Kande Giri Babu, Nalluri Madhusudana Rao, Manikandan R, Cho Jaehyuk, Veerappampalayam Easwaramoorthy Sathishkumar
Vasireddy Venkatadri Institute of Technology, Nambur, 522508, India.
School of Computing, Amrita Vishwa Vidyapeetham, Amaravati, 522503, India.
Sci Rep. 2025 Jan 27;15(1):3438. doi: 10.1038/s41598-024-84255-w.

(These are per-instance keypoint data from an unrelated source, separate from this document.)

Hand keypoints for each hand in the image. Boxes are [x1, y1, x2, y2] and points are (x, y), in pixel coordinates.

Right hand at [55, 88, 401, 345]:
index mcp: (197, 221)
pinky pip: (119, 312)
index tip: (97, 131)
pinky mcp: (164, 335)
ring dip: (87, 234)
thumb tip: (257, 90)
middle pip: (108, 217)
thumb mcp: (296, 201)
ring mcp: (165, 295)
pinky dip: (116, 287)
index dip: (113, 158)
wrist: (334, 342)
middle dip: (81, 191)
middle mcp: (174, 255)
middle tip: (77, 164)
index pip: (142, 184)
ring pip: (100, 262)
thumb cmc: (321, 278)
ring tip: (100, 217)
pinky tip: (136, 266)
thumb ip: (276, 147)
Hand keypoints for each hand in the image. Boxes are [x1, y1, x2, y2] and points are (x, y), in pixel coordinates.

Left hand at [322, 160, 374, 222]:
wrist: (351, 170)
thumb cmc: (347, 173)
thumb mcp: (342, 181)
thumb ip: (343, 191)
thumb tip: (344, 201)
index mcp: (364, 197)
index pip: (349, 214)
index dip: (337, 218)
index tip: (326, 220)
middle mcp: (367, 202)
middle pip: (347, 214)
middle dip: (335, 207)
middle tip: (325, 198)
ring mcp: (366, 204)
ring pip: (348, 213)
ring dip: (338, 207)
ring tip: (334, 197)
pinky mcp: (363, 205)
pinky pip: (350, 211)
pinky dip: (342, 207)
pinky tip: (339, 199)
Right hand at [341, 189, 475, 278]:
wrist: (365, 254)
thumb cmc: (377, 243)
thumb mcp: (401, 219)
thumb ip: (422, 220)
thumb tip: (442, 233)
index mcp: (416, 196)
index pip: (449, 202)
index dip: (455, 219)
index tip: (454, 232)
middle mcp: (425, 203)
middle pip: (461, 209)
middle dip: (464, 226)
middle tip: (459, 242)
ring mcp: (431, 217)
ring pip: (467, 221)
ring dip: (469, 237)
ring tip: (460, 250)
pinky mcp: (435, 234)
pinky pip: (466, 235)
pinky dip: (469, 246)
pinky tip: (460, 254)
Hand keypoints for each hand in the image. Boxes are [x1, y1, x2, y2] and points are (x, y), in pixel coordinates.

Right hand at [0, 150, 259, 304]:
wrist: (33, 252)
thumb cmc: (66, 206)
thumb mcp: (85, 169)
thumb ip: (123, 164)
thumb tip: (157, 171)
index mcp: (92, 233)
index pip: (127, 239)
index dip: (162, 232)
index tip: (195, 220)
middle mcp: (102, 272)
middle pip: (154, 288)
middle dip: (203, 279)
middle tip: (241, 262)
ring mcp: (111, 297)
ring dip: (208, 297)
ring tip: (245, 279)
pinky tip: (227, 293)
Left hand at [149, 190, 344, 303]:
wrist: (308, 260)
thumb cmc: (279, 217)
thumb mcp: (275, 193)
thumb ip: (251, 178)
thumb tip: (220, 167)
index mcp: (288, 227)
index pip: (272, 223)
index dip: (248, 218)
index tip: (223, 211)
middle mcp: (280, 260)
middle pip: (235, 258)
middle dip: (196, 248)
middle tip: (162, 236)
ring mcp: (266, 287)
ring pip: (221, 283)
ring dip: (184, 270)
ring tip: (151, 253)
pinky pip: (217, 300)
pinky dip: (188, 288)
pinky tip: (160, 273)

Precise segmentation of retinal vasculature is crucial for the early detection, diagnosis, and treatment of vision-threatening ailments. However, this task is challenging due to limited contextual information, variations in vessel thicknesses, the complexity of vessel structures, and the potential for confusion with lesions. In this paper, we introduce a novel approach, the MSMA Net model, which overcomes these challenges by replacing traditional convolution blocks and skip connections with an improved multi-scale squeeze and excitation block (MSSE Block) and Bottleneck residual paths (B-Res paths) with spatial attention blocks (SAB). Our experimental findings on publicly available datasets of fundus images, specifically DRIVE, STARE, CHASE_DB1, HRF and DR HAGIS consistently demonstrate that our approach outperforms other segmentation techniques, achieving higher accuracy, sensitivity, Dice score, and area under the receiver operator characteristic (AUC) in the segmentation of blood vessels with different thicknesses, even in situations involving diverse contextual information, the presence of coexisting lesions, and intricate vessel morphologies.
视网膜血管的精确分割对于威胁视力疾病的早期检测、诊断和治疗至关重要。然而,由于上下文信息有限、血管厚度变化、血管结构复杂以及与病变混淆的可能性,这项任务具有挑战性。在本文中,我们介绍了一种新颖的方法,即MSMA Net模型,该模型通过用改进的多尺度挤压与激励块(MSSE块)替换传统卷积块和跳跃连接,并使用带有空间注意力块(SAB)的瓶颈残差路径(B-Res路径)来克服这些挑战。我们在公开可用的眼底图像数据集(特别是DRIVE、STARE、CHASE_DB1、HRF和DR HAGIS)上的实验结果一致表明,我们的方法优于其他分割技术,在不同厚度血管的分割中,即使在涉及不同上下文信息、存在共存病变和复杂血管形态的情况下,也能实现更高的准确率、灵敏度、Dice分数和受试者工作特征曲线下面积(AUC)。